CONSIGNE 1
Transcrivez fidèlement le passage de l'article sur Facebook allant de « par Claire CAMBIER » jusqu'à « et de psychologues. ».

--

Facebook est-il aussi néfaste que Chamath Palihapitya le prétend ? Sociologues et psychologues nous répondent

par Claire CAMBIER
Publié le 13 décembre 2017 à 20h51

Source : Sujet JT LCI

ANALYSE - Chamath Palihapitya dit ressentir une "immense culpabilité" à avoir aidé à construire Facebook. Cet ancien cadre du réseau social se montre sévère et liste ses nombreux effets néfastes, du délitement du tissu social à la désinformation. LCI a cherché à démêler le vrai du faux auprès de sociologues et de psychologues.

Il n'est pas le premier – et certainement pas le dernier – à regretter aujourd'hui d'avoir travaillé pour Facebook.  Chamath Palihapitya était jusqu'à 2011 le vice-président en charge de la croissance de l'audience du réseau social. Aujourd'hui, alors que 2 milliards d'"amis" s'y likent tous les mois, il en est devenu l'un des plus virulents détracteurs. Il estime même que ses outils "détruisent le fonctionnement de la société". La sentence est dure, mais est-elle juste ? C'est ce que nous avons cherché à savoir.

"Des outils qui déchirent le tissu social"

--

CONSIGNE 2
Reproduisez mot pour mot les enregistrements, depuis leur début jusqu'à la ligne contenant « scientific name: Diplacus aurantiacus » incluse, et uniquement ce passage.

--

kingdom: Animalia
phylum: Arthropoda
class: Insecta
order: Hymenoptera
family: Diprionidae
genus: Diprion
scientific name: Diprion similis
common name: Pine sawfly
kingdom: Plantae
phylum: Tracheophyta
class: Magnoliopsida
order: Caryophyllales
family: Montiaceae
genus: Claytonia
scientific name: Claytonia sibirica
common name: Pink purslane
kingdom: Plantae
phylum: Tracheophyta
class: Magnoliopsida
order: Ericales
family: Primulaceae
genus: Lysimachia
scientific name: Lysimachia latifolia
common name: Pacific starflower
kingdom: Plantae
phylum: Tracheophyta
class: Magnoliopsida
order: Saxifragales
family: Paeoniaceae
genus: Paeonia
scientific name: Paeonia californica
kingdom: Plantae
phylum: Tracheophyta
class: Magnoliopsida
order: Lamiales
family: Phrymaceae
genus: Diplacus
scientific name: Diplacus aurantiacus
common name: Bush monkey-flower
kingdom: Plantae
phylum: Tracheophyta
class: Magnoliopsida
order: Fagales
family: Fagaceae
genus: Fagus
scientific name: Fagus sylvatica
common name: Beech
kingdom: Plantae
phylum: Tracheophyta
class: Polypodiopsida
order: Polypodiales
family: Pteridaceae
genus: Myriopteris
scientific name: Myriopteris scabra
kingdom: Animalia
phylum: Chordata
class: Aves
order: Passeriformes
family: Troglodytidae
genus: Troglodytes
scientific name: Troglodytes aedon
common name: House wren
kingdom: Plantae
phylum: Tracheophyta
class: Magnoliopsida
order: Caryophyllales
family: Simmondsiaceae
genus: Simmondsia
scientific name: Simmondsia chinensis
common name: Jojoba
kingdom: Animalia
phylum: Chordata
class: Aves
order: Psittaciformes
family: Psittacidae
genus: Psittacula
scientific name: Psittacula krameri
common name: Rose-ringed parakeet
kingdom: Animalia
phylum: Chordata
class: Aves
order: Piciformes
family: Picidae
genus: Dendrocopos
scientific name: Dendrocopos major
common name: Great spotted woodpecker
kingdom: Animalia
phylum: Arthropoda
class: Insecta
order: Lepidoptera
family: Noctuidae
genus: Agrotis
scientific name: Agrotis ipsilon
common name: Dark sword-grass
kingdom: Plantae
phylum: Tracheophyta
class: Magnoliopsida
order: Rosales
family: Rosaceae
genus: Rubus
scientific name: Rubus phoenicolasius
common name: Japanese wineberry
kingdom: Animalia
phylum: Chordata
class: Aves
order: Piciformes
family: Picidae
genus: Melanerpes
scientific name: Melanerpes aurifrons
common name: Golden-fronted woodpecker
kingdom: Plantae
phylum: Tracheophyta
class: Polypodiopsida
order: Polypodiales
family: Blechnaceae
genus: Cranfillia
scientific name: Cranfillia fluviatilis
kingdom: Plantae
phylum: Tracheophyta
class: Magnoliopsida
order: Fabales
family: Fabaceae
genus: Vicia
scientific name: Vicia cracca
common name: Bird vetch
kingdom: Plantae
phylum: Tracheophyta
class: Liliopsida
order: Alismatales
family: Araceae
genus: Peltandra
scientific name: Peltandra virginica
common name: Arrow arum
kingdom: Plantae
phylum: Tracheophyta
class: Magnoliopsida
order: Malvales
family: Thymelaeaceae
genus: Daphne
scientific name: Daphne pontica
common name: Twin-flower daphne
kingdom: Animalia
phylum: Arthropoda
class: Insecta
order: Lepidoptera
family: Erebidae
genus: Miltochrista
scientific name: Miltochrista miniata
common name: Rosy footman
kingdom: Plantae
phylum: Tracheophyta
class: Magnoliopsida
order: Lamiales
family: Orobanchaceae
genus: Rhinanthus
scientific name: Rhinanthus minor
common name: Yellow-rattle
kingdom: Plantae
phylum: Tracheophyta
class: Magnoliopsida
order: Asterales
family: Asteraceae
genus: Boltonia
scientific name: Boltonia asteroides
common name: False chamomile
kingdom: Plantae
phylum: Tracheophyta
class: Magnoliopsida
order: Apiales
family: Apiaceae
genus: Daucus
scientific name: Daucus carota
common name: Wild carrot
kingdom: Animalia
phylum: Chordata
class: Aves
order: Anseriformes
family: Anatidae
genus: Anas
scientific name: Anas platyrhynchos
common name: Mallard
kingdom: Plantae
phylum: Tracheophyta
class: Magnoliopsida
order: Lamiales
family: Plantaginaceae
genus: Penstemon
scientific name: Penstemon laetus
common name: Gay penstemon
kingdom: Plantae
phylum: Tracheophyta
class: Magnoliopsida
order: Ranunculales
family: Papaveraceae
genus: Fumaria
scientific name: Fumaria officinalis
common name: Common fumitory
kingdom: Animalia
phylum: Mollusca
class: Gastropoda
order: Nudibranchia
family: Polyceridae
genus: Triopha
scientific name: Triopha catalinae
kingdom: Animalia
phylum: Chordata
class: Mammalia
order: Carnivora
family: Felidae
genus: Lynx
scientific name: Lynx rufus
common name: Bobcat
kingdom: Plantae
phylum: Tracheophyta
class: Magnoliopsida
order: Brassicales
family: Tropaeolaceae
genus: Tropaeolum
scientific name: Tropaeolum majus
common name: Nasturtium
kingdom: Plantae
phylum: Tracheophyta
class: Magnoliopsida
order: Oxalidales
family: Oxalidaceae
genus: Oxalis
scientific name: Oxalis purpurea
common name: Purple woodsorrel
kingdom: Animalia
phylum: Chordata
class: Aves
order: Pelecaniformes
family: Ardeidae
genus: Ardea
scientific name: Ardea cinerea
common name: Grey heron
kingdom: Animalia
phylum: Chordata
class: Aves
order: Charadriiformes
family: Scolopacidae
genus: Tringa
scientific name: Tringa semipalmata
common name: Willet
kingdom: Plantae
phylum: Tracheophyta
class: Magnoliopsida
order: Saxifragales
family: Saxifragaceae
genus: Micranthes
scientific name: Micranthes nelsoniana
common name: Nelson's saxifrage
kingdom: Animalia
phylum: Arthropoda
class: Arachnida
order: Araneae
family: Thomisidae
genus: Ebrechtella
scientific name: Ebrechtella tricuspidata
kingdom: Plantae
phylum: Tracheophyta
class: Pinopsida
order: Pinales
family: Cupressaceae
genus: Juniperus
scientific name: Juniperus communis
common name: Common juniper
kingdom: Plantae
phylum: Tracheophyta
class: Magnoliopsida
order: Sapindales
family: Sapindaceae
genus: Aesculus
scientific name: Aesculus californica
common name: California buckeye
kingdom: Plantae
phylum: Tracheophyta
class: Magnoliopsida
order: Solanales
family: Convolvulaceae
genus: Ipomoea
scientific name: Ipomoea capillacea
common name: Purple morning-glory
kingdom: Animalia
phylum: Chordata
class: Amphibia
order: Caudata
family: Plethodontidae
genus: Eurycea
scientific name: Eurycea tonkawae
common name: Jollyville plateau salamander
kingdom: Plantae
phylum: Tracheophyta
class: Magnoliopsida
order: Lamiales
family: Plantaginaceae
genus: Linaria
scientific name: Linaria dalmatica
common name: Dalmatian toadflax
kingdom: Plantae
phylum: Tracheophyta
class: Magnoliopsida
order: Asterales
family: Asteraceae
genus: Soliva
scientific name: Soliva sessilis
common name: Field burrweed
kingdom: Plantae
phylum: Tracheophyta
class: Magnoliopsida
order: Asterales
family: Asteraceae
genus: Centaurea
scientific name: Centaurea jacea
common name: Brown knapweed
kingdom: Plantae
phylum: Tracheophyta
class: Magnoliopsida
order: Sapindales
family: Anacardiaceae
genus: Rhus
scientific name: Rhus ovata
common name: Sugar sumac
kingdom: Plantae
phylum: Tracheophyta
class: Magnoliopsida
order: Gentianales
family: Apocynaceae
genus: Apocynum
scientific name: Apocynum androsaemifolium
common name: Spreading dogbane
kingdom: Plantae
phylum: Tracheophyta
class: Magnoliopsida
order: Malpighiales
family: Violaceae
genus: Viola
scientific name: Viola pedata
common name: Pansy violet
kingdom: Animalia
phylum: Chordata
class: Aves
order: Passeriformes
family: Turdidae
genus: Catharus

--

RÉPONSE 1
par Claire CAMBIER
Publié le 13 décembre 2017 à 20h51

Source : Sujet JT LCI

ANALYSE - Chamath Palihapitya dit ressentir une "immense culpabilité" à avoir aidé à construire Facebook. Cet ancien cadre du réseau social se montre sévère et liste ses nombreux effets néfastes, du délitement du tissu social à la désinformation. LCI a cherché à démêler le vrai du faux auprès de sociologues et de psychologues.

RÉPONSE 2
kingdom: Animalia
phylum: Arthropoda
class: Insecta
order: Hymenoptera
family: Diprionidae
genus: Diprion
scientific name: Diprion similis
common name: Pine sawfly
kingdom: Plantae
phylum: Tracheophyta
class: Magnoliopsida
order: Caryophyllales
family: Montiaceae
genus: Claytonia
scientific name: Claytonia sibirica
common name: Pink purslane
kingdom: Plantae
phylum: Tracheophyta
class: Magnoliopsida
order: Ericales
family: Primulaceae
genus: Lysimachia
scientific name: Lysimachia latifolia
common name: Pacific starflower
kingdom: Plantae
phylum: Tracheophyta
class: Magnoliopsida
order: Saxifragales
family: Paeoniaceae
genus: Paeonia
scientific name: Paeonia californica
kingdom: Plantae
phylum: Tracheophyta
class: Magnoliopsida
order: Lamiales
family: Phrymaceae
genus: Diplacus
scientific name: Diplacus aurantiacus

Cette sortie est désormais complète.